Normally, you could just use a weighted average by subtracting the end time from the start time. However, in this case, you don't actually have that information, as the "length" of a row is determined by the following row (if one exists), and there is nothing to tell us how long the last row is. 

I'd suggest having a look at this document: https://community.qlik.com/t5/QlikView-Documents/Generating-Missing-Data-In-QlikView/ta-p/1491394

Specifically, pages 7 and 8 (how to populate a sparsely populated field) - doing so will create a scenario where each line refers to a single one-minute period and you can then use a straight average.

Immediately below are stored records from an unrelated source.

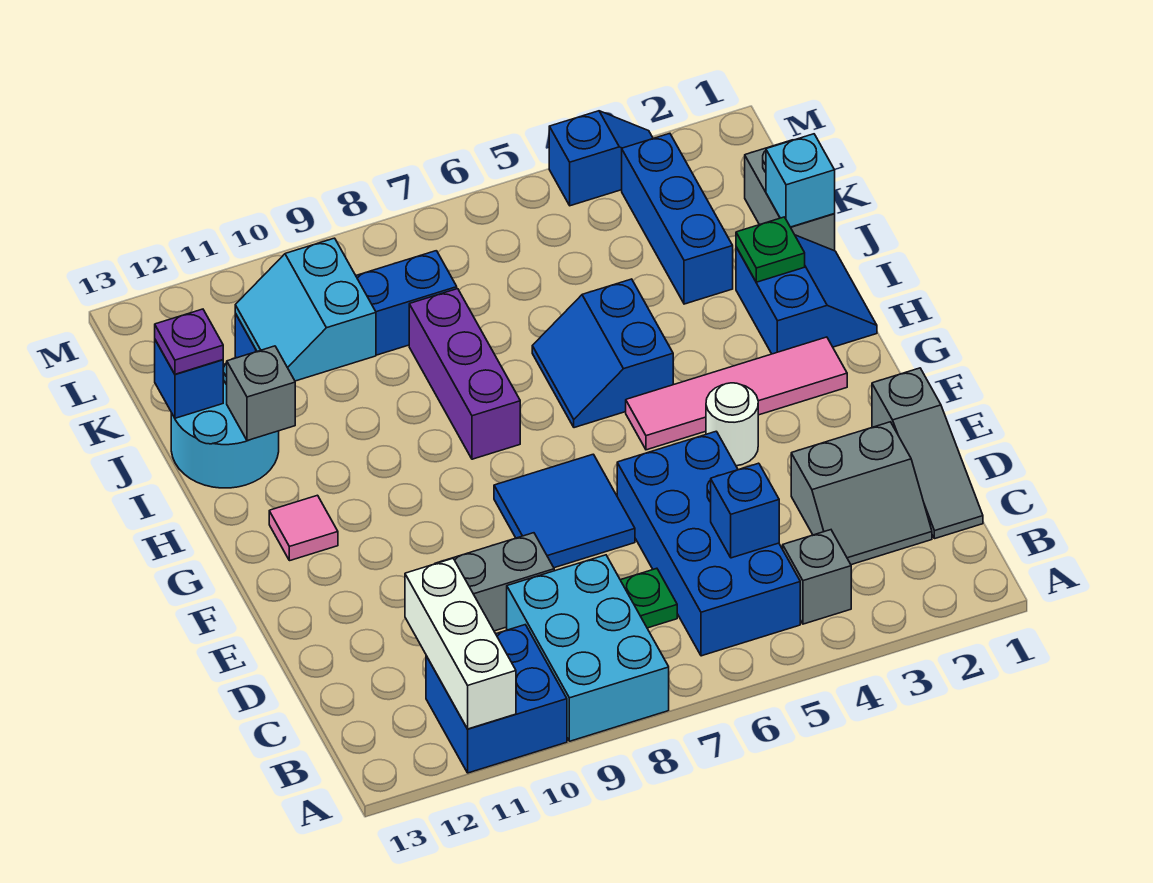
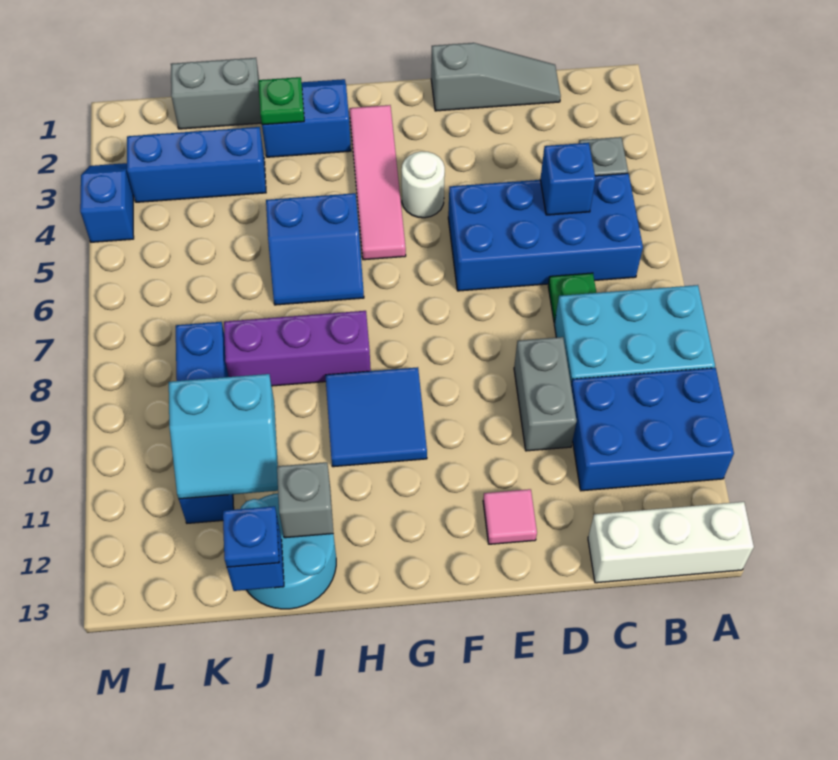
blue brick A10:B11 level 1 -> blue brick A10:C11 level 1
white brick A11:C11 level 2 -> white brick A13:C13 level 1
grey slope C2:D3 level 1 top D -> none
blue tile E7:F8 level 1 -> blue tile G9:H10 level 1
pink tile G12 level 1 -> pink tile E12 level 1
cyan brick J1 level 2 -> none
purple plate J13 level 3 -> blue plate J13 level 3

If there's not practical, you could try calculating your own weighted average using something like (Below(Timestamp) - Timestamp) * Value

But this would require some specific aggr() for the below() since you'd need to wrap this entire thing in a sum, and it would also require you handle the last row individually since there are no values below it.

MarcoWedel

maybe one solution could be to calculate and split intervals based on the next timestamp or full hour, e.g. like this:

table1:
LOAD Timestamp(Timestamp,'YYYY-MM-DD hh:mm') as Timestamp,
     Value
Inline [
Timestamp,	Value
2022-05-25 00:35,	10
2022-05-25 00:36,	10
2022-05-25 00:37,	10
2022-05-25 00:38,	0
2022-05-25 00:48,	0
2022-05-25 00:58,	0
2022-05-25 01:01,	10
2022-05-25 01:10,	5
2022-05-25 01:50,	15
2022-05-25 02:30,	2
2022-05-25 02:55,	8
2022-05-25 03:15,	16
2022-05-25 04:00,	20
2022-05-25 08:10,	10
2022-05-25 12:30,	0
2022-05-25 14:50,	5
2022-05-25 14:59,	15
2022-05-25 15:00,	20
2022-05-25 15:01,	25
2022-05-25 15:50,	30
2022-05-25 23:30,	10
2022-05-26 05:00,	5
];

table2:
LOAD *,
     Timestamp(Timestamp#(Timestamp(Start,'YYYY-MM-DD hh'),'YYYY-MM-DD hh'),'YYYY-MM-DD hh:mm') as TimestampHour,
     Interval#(Interval(End-Start,'hh:mm'),'hh:mm') as Duration;
LOAD Timestamp,
     Value,
     Timestamp#(Timestamp(RangeMax(Start,Floor(Start,1/24)+(IterNo()-1)/24),'YYYY-MM-DD hh:mm'),'YYYY-MM-DD hh:mm')	as Start,
     Timestamp#(Timestamp(RangeMin(End,  Floor(Start,1/24)+ IterNo()   /24),'YYYY-MM-DD hh:mm'),'YYYY-MM-DD hh:mm')	as End
While Timestamp#(Timestamp(Floor(Start,1/24)+(IterNo()-1)/24,'YYYY-MM-DD hh:mm'),'YYYY-MM-DD hh:mm') < End;
LOAD *,
     Timestamp as Start,
     Alt(Previous(Timestamp),Timestamp) as End
Resident table1
Order By Timestamp desc;

DROP Table table1;

 

your time weighted average then could be something like:

Sum(Value*Duration)/Sum(Duration)

using TimestampHour as your dimension

hope this helps

Marco

 

HillVi
Partner - Contributor II
Partner - Contributor II
Author

Thanks Marco and Or for you valuable input! I wouldn't have figured it out otherwise.

It was quite testing and took a few hours, but I finally managed to overcome the issue by calculating based on duration/proportion of an hour.